Congruence with numbers with exponents on top of exponents

[morrowcosom]

Homework Statement

Calculate 2 + 3^2 + 5^3 + 3^2*5^3 in Z15
(That last group of numbers means 3 to the 2*5 power then take this answer to the third power, It just did not paste like that)

Homework Equations

The Attempt at a Solution

2+9+5+3<--the 3 is a random guess, because I am totally lost what do to do with this last number.
I am doing this problem for independent study off of a website and it says the answer is 9, which means the last answer must be 8. How do you deal with congruence when there are such large numbers with multiple exponents like those created by the last sequence of numbers in the problem (3^2*5^3, which means take 3 to the 2*5 power then take this answer to the third power)) ?

 

[cyby]

First off, just to clarify, you do mean $2 + 3^2 + 5^3 + (3^{2*5}) ^ {3} in Z_{15}$, right?

 

[cyby]

If this is so, then you should know at least what $(3^{2*5})^{3}$ evaluates to...

 

[morrowcosom]

My problem is that I cannot figure out what the above number evaluates to congruence wise. It is so huge when you figure it up that it will not fit into a calculator. Is their some procedure to shrink this number or these exponents down to size, or figure out how the number compares to the mod by looking at?

 

[QuarkCharmer]

My problem is that I cannot figure out what the above number evaluates to congruence wise. It is so huge when you figure it up that it will not fit into a calculator. Is their some procedure to shrink this number or these exponents down to size, or figure out how the number compares to the mod by looking at?

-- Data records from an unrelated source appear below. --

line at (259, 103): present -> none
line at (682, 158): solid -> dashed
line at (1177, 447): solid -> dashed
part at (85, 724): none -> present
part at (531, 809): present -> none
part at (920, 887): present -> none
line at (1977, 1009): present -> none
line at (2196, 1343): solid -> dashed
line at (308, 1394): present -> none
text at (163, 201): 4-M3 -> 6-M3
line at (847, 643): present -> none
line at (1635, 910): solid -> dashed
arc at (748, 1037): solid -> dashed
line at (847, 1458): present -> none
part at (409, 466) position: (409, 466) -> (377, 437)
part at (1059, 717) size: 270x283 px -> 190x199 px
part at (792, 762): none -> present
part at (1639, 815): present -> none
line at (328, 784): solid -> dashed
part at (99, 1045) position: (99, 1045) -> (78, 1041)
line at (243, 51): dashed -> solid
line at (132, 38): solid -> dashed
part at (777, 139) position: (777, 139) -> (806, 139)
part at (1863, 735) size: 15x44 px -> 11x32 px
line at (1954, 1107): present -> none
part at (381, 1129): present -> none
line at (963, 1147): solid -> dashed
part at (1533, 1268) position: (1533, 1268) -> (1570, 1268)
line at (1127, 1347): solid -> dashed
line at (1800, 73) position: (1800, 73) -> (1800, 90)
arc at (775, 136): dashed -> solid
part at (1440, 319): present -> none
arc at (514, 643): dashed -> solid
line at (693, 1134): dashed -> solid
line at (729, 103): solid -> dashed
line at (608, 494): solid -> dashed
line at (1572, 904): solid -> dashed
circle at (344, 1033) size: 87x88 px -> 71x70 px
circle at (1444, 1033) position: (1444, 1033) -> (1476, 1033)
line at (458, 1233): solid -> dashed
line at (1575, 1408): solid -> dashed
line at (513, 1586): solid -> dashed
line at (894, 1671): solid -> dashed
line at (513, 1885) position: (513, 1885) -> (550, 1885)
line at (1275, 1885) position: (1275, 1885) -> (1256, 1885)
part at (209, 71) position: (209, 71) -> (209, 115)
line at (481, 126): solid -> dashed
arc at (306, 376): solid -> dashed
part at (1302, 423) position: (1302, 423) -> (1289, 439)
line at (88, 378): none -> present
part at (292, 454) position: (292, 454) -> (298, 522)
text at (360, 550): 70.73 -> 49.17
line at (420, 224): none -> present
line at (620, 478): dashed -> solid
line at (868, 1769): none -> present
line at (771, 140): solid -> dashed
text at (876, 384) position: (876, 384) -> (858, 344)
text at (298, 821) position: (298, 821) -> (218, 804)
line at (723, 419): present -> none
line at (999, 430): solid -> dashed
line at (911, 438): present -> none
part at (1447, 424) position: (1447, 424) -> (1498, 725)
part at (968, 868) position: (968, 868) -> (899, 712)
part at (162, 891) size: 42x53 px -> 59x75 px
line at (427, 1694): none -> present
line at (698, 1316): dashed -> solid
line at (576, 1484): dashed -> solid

The EE button on your calculator might be useful here.
http://mathforum.org/library/drmath/view/54346.html

 

[HallsofIvy]

Just the caculator that comes with "Windows" gives $3^{2*5}= 3^{10}= 59049$, not all that big! Find what that is congruent to modulo 15 and raise that to the 3 rd power.

(For that matter, $\left(3^{10}\right)^3$ is NOT too big to be done exactly on any decent calculator.)

 

[Mentallic]

Maybe he means $$3^{2.5^3}$$ ? This would explain why it's too big for his calculator, because(3¹⁰)³$\approx$10^14 should be doable for any calculator made in this millenium

It is so huge when you figure it up that it will not fit into a calculator.

 

[cyby]

(That last group of numbers means 3 to the 2*5 power then take this answer to the third power, It just did not paste like that)

That's what he said, so I'm assuming that we were on the right track.